At this point, I can also say that, of the tens, or hundreds or thousands of plausible explanations, there may be millions or billions of implausible explanations that, although easy to dismiss, are not logically impossible, so they also have a non-zero probability. And they all contribute to that total of exactly 1.

Therefore, with the limited set of proposed explanations for the sun traversing the sky, my initial calculation ought to be:

  1. Ra did it = .2
  2. Surya did it = .2
  3. Freyr did it = .2
  4. Ptolemy was right = .2
  5. All other explanations = .2
... so that we then have a total probability of 1 - a 100% chance that our 5 hypotheses cover all possible explanations.

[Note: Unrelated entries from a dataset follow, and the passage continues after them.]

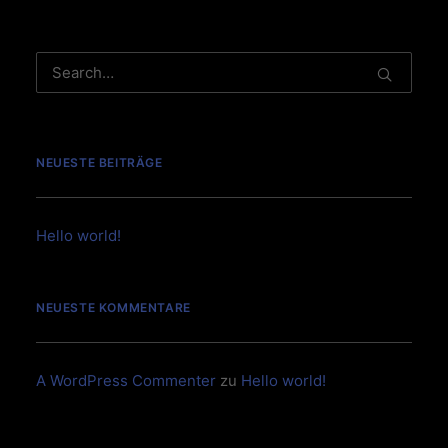
NEUESTE BEITRÄGE
Hello world!
NEUESTE KOMMENTARE
A WordPress Commenter
zu
Hello world!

This is a key point - that every possible alternative that is not impossible should be considered to have a non-zero probability before you start gathering evidence. And that there are explanations that we don’t know about that we must acknowledge - here I group them as “All other explanations”.

When all of the hard work of investigating is done, it turns out that Ra and the gang were not the cause for the sun traversing the sky. It was the earth turning on it’s axis that made it appear the way it did.

We can approach the question of whether God exists the same way. We might even arrive at a similar conclusion.